Task directions: Output these lines exactly as they are.

Source material:
--- START ---

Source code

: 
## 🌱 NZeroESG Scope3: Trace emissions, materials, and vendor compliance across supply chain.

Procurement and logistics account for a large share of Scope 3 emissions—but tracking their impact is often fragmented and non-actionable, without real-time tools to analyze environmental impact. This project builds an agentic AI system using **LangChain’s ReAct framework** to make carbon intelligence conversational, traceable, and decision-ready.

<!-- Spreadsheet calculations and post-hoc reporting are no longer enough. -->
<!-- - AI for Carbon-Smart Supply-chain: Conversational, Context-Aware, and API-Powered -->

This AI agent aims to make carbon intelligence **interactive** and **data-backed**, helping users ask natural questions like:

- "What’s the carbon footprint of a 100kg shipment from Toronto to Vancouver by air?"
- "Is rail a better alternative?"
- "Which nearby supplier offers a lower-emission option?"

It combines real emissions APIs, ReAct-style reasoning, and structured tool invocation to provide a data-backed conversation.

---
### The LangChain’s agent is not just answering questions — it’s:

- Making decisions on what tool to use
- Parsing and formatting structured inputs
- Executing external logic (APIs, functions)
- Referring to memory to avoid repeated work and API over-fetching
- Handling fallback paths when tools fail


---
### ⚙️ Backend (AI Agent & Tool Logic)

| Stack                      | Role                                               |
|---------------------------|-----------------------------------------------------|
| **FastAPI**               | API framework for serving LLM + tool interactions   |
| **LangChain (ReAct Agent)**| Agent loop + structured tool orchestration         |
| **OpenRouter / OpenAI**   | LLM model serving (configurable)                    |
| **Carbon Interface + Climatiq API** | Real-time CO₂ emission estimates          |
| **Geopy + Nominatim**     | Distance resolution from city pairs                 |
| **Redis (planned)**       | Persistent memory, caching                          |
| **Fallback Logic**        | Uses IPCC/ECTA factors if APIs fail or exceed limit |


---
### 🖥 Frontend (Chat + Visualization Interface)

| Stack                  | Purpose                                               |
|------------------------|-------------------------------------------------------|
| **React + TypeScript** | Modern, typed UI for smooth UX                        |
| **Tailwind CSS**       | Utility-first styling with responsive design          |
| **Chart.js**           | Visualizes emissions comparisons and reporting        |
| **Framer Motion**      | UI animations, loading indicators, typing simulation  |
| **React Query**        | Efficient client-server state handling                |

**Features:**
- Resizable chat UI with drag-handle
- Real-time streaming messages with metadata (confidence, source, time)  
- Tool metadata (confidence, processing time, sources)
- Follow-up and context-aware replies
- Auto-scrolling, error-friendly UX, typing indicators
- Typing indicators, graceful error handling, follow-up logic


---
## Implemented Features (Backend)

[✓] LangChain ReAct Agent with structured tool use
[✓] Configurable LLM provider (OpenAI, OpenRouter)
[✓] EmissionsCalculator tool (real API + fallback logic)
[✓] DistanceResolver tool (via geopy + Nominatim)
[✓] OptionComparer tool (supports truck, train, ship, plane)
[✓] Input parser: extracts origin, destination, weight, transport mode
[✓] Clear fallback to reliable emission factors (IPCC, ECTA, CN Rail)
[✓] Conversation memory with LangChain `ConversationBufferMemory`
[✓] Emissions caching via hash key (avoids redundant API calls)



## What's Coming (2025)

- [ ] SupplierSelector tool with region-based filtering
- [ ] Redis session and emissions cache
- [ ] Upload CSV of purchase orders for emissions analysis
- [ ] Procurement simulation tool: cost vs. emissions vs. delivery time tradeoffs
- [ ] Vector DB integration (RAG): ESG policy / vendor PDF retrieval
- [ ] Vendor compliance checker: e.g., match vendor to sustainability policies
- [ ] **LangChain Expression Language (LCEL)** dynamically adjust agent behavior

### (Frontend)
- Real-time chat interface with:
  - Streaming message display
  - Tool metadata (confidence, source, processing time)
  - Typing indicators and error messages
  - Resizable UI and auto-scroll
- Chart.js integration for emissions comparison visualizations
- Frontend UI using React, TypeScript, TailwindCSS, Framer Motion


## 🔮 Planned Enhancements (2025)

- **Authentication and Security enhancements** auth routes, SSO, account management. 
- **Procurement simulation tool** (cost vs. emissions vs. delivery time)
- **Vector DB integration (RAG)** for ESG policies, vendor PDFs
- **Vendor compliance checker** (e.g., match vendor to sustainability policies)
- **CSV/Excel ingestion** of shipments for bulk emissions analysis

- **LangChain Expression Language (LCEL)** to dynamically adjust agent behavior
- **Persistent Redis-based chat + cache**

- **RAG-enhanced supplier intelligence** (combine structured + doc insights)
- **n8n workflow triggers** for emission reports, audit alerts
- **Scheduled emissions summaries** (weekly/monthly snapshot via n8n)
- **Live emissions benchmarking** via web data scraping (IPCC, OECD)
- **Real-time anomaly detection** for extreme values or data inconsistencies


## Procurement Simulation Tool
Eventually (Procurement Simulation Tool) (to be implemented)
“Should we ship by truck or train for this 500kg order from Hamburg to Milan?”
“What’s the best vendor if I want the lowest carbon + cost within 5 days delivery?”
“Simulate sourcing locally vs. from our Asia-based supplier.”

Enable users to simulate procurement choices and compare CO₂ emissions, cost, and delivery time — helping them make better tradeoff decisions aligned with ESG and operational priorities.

--- END ---

Answer to this exercise:
Source code

: 
## 🌱 NZeroESG Scope3: Trace emissions, materials, and vendor compliance across supply chain.

Procurement and logistics account for a large share of Scope 3 emissions—but tracking their impact is often fragmented and non-actionable, without real-time tools to analyze environmental impact. This project builds an agentic AI system using **LangChain’s ReAct framework** to make carbon intelligence conversational, traceable, and decision-ready.

<!-- Spreadsheet calculations and post-hoc reporting are no longer enough. -->
<!-- - AI for Carbon-Smart Supply-chain: Conversational, Context-Aware, and API-Powered -->

This AI agent aims to make carbon intelligence **interactive** and **data-backed**, helping users ask natural questions like:

- "What’s the carbon footprint of a 100kg shipment from Toronto to Vancouver by air?"
- "Is rail a better alternative?"
- "Which nearby supplier offers a lower-emission option?"

It combines real emissions APIs, ReAct-style reasoning, and structured tool invocation to provide a data-backed conversation.

---
### The LangChain’s agent is not just answering questions — it’s:

- Making decisions on what tool to use
- Parsing and formatting structured inputs
- Executing external logic (APIs, functions)
- Referring to memory to avoid repeated work and API over-fetching
- Handling fallback paths when tools fail


---
### ⚙️ Backend (AI Agent & Tool Logic)

| Stack                      | Role                                               |
|---------------------------|-----------------------------------------------------|
| **FastAPI**               | API framework for serving LLM + tool interactions   |
| **LangChain (ReAct Agent)**| Agent loop + structured tool orchestration         |
| **OpenRouter / OpenAI**   | LLM model serving (configurable)                    |
| **Carbon Interface + Climatiq API** | Real-time CO₂ emission estimates          |
| **Geopy + Nominatim**     | Distance resolution from city pairs                 |
| **Redis (planned)**       | Persistent memory, caching                          |
| **Fallback Logic**        | Uses IPCC/ECTA factors if APIs fail or exceed limit |


---
### 🖥 Frontend (Chat + Visualization Interface)

| Stack                  | Purpose                                               |
|------------------------|-------------------------------------------------------|
| **React + TypeScript** | Modern, typed UI for smooth UX                        |
| **Tailwind CSS**       | Utility-first styling with responsive design          |
| **Chart.js**           | Visualizes emissions comparisons and reporting        |
| **Framer Motion**      | UI animations, loading indicators, typing simulation  |
| **React Query**        | Efficient client-server state handling                |

**Features:**
- Resizable chat UI with drag-handle
- Real-time streaming messages with metadata (confidence, source, time)  
- Tool metadata (confidence, processing time, sources)
- Follow-up and context-aware replies
- Auto-scrolling, error-friendly UX, typing indicators
- Typing indicators, graceful error handling, follow-up logic


---
## Implemented Features (Backend)

[✓] LangChain ReAct Agent with structured tool use
[✓] Configurable LLM provider (OpenAI, OpenRouter)
[✓] EmissionsCalculator tool (real API + fallback logic)
[✓] DistanceResolver tool (via geopy + Nominatim)
[✓] OptionComparer tool (supports truck, train, ship, plane)
[✓] Input parser: extracts origin, destination, weight, transport mode
[✓] Clear fallback to reliable emission factors (IPCC, ECTA, CN Rail)
[✓] Conversation memory with LangChain `ConversationBufferMemory`
[✓] Emissions caching via hash key (avoids redundant API calls)



## What's Coming (2025)

- [ ] SupplierSelector tool with region-based filtering
- [ ] Redis session and emissions cache
- [ ] Upload CSV of purchase orders for emissions analysis
- [ ] Procurement simulation tool: cost vs. emissions vs. delivery time tradeoffs
- [ ] Vector DB integration (RAG): ESG policy / vendor PDF retrieval
- [ ] Vendor compliance checker: e.g., match vendor to sustainability policies
- [ ] **LangChain Expression Language (LCEL)** dynamically adjust agent behavior

### (Frontend)
- Real-time chat interface with:
  - Streaming message display
  - Tool metadata (confidence, source, processing time)
  - Typing indicators and error messages
  - Resizable UI and auto-scroll
- Chart.js integration for emissions comparison visualizations
- Frontend UI using React, TypeScript, TailwindCSS, Framer Motion


## 🔮 Planned Enhancements (2025)

- **Authentication and Security enhancements** auth routes, SSO, account management. 
- **Procurement simulation tool** (cost vs. emissions vs. delivery time)
- **Vector DB integration (RAG)** for ESG policies, vendor PDFs
- **Vendor compliance checker** (e.g., match vendor to sustainability policies)
- **CSV/Excel ingestion** of shipments for bulk emissions analysis

- **LangChain Expression Language (LCEL)** to dynamically adjust agent behavior
- **Persistent Redis-based chat + cache**

- **RAG-enhanced supplier intelligence** (combine structured + doc insights)
- **n8n workflow triggers** for emission reports, audit alerts
- **Scheduled emissions summaries** (weekly/monthly snapshot via n8n)
- **Live emissions benchmarking** via web data scraping (IPCC, OECD)
- **Real-time anomaly detection** for extreme values or data inconsistencies


## Procurement Simulation Tool
Eventually (Procurement Simulation Tool) (to be implemented)
“Should we ship by truck or train for this 500kg order from Hamburg to Milan?”
“What’s the best vendor if I want the lowest carbon + cost within 5 days delivery?”
“Simulate sourcing locally vs. from our Asia-based supplier.”

Enable users to simulate procurement choices and compare CO₂ emissions, cost, and delivery time — helping them make better tradeoff decisions aligned with ESG and operational priorities.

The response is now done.